:: Task description ::
Reproduce word for word the lines from the one containing "June 5, 2026 at 3:29 AM" through the one containing "June 5, 2026 at 11:13 AM", and nothing else.

:: Data for analysis ::
=== Section Start ===

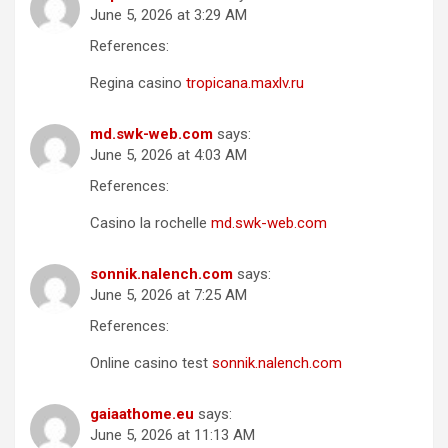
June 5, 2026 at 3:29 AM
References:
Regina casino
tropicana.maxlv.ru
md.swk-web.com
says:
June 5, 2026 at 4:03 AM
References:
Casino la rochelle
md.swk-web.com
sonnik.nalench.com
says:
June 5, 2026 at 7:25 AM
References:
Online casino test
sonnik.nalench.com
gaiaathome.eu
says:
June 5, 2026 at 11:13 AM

=== Section End ===
=== Section Start ===

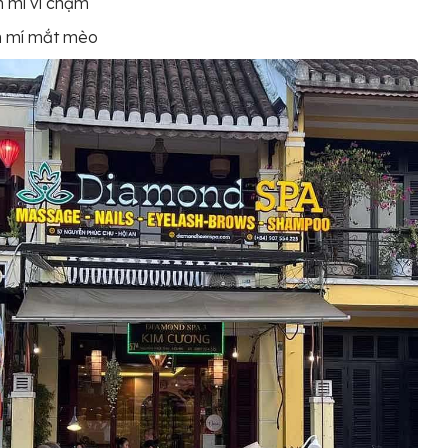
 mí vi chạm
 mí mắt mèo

=== Section End ===

:: Answer to the problem ::
June 5, 2026 at 3:29 AM
References:
Regina casino
tropicana.maxlv.ru
md.swk-web.com
says:
June 5, 2026 at 4:03 AM
References:
Casino la rochelle
md.swk-web.com
sonnik.nalench.com
says:
June 5, 2026 at 7:25 AM
References:
Online casino test
sonnik.nalench.com
gaiaathome.eu
says:
June 5, 2026 at 11:13 AM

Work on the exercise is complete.